Un parc de logements d’assez bonne qualité mais il reste des efforts à faire pour moderniser certains logements.

L’inconfort sanitaire est aujourd’hui à un niveau faible avec 3,1% des résidences principales. Selon l’INSEE il subsistait en 2016 encore un peu plus de 300 logements sans salle de bains. Le Parc Privé Potentiellement Indigne (PPPI) est assez faible lui aussi et grâce à de nouvelles lois les pouvoirs publics sont de plus en plus actifs en la matière.

Un parc de logements relativement ancien

L’analyse de l’année de construction des résidences principales montre le caractère assez ancien du parc de logements.

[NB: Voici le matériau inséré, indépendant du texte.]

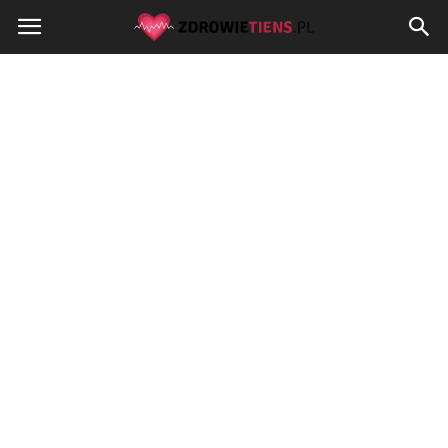
Zdrowietiens.pl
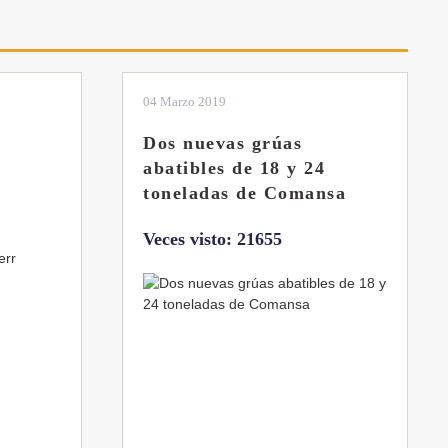
01 Febrero 2019
La botella aún no está
llena
sa
Veces visto: 21216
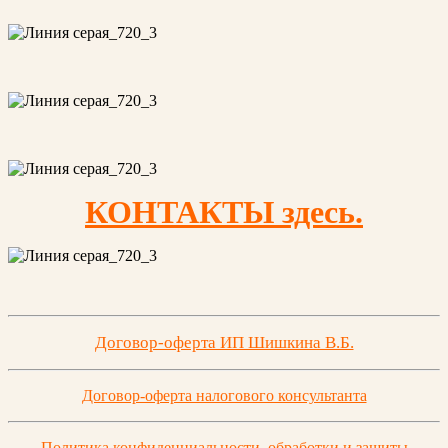
КОНТАКТЫ здесь.
Договор-оферта ИП Шишкина В.Б.
Договор-оферта налогового консультанта
Политика конфиденциальности, обработки и защиты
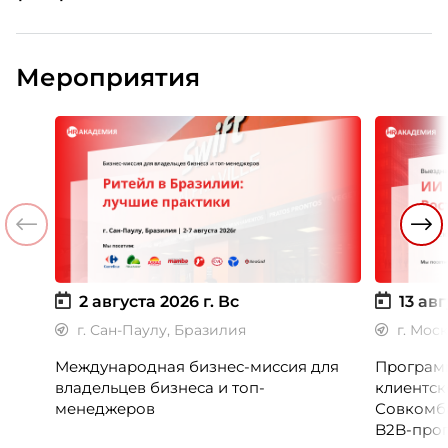
Мероприятия
2 августа 2026 г.
Вс
13 авг
г. Сан-Паулу, Бразилия
г. Мос
Международная бизнес-миссия для
Программ
владельцев бизнеса и топ-
клиентск
менеджеров
Совкомб
B2B-прог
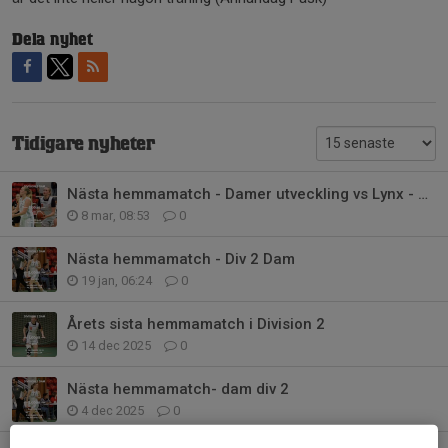
Dela nyhet
Tidigare nyheter
Nästa hemmamatch - Damer utveckling vs Lynx - Derby
8 mar, 08:53
0
Nästa hemmamatch - Div 2 Dam
19 jan, 06:24
0
Årets sista hemmamatch i Division 2
14 dec 2025
0
Nästa hemmamatch- dam div 2
4 dec 2025
0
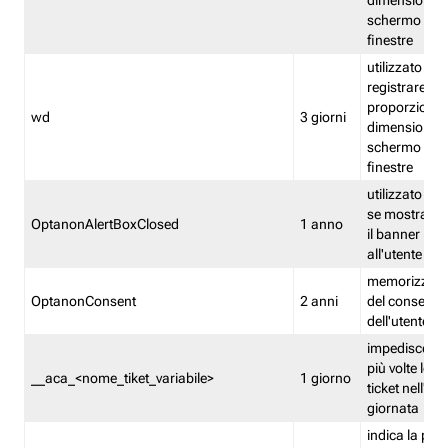
dimensioni de
schermo e de
finestre
utilizzato per
registrare le
proporzioni e
wd
3 giorni
dimensioni de
schermo e de
finestre
utilizzato pe
se mostrare
OptanonAlertBoxClosed
1 anno
il banner pri
all'utente
memorizza lo
OptanonConsent
2 anni
del consenso
dell'utente
impedisce di 
più volte lo s
__aca_<nome_tiket_variabile>
1 giorno
ticket nell'ar
giornata
indica la pre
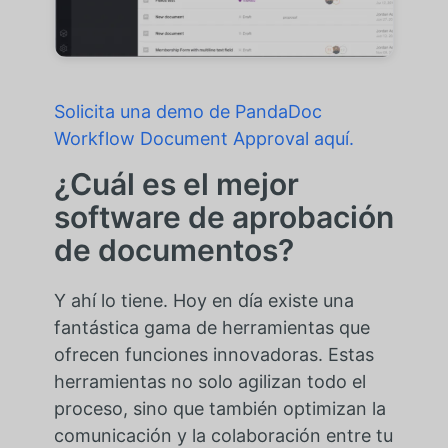
Solicita una demo de PandaDoc
Workflow Document Approval aquí.
¿Cuál es el mejor
software de aprobación
de documentos?
Y ahí lo tiene. Hoy en día existe una
fantástica gama de herramientas que
ofrecen funciones innovadoras. Estas
herramientas no solo agilizan todo el
proceso, sino que también optimizan la
comunicación y la colaboración entre tu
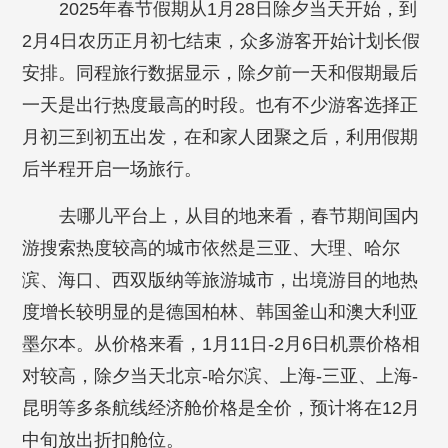
2025年春节假期从1月28日除夕当天开始，到
2月4日农历正月初七结束，众多游客开始计划长假
安排。同程旅行数据显示，除夕前一天和假期最后
一天是出行热度最高的时段。也有不少游客选择正
月初三到初五出发，在和家人团聚之后，利用假期
后半程开启一场旅行。
去哪儿平台上，从目的地来看，春节期间国内
游搜索热度较高的城市依然是三亚、大理、哈尔
滨、海口、西双版纳等旅游城市，出境游目的地热
度增长较明显的是德国柏林、韩国釜山和澳大利亚
墨尔本。从价格来看，1月11日-2月6日机票价格相
对较高，除夕当天北京-哈尔滨、上海-三亚、上海-
昆明等多条航线经济舱价格是全价，预计将在12月
中旬放出折扣舱位。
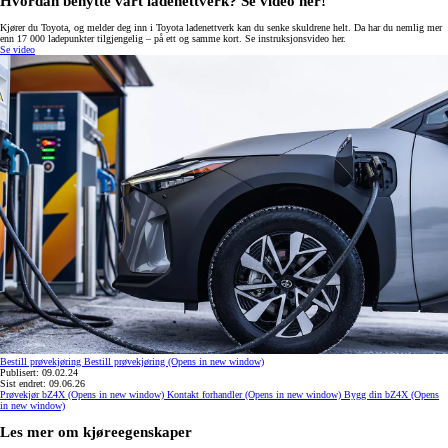
Hvordan benytte vårt ladenettverk? Se video her!
Kjører du Toyota, og melder deg inn i Toyota ladenettverk kan du senke skuldrene helt. Da har du nemlig mer
enn 17 000 ladepunkter tilgjengelig – på ett og samme kort. Se instruksjonsvideo her.
Se video
Bestill prøvekjøring
Bestill prøvekjøring
(Opens in new window)
Publisert: 09.02.24
Sist endret: 09.06.26
Prøvekjør bZ4X
(Opens in new window)
Kontakt forhandler
(Opens in new window)
Bygg din bZ4X
(Opens
in new window)
Les mer om kjøreegenskaper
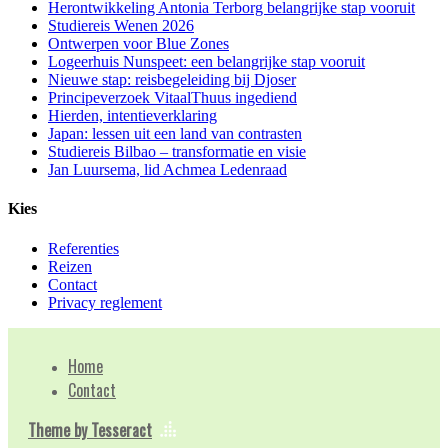
Herontwikkeling Antonia Terborg belangrijke stap vooruit
Studiereis Wenen 2026
Ontwerpen voor Blue Zones
Logeerhuis Nunspeet: een belangrijke stap vooruit
Nieuwe stap: reisbegeleiding bij Djoser
Principeverzoek VitaalThuus ingediend
Hierden, intentieverklaring
Japan: lessen uit een land van contrasten
Studiereis Bilbao – transformatie en visie
Jan Luursema, lid Achmea Ledenraad
Kies
Referenties
Reizen
Contact
Privacy reglement
Home
Contact
Theme by Tesseract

En effet, 62,4% des résidences principales ont été construites en 1975. C’est un peu moins que le taux départemental qui est de 64,7%. Beaucoup de logements nécessitent aujourd’hui des travaux d’isolation devenus nécessaires avec l’augmentation des prix de l’énergie. Une étude du conseil régional réalisée en 2012 montrait que 18 % des ménages du Val de Somme étaient en précarité énergétique. C’est-à-dire qu’ils dépensaient plus de 10 % de leurs revenus dans l’énergie (chauffage et déplacements). Un chiffre plus élevé que dans la moyenne du Grand amiénois, même s’il demeure sous la moyenne régionale.

D’autres constats à prendre en compte dans le PLH

On note sur le territoire un affaiblissement de la construction neuve surtout dans les communes rurales.
Le nombre de logements vacants dans certaines communes interpelle les élus qui ont des outils pour inciter les propriétaires à les louer ou les vendre.
L’offre foncière est aujourd’hui régulée par le PPRI et il faut tenir compte de l’existence de foncier en renouvellement urbain (comme les friches industrielles) qui pourrait accueillir de nouveaux logements.

Le problème de la cabanisation
Une dérive de l’occupation de terrains de loisirs a engendré un habitat indigne. Cette cabanisation illégale touche plusieurs communes du Val de Somme.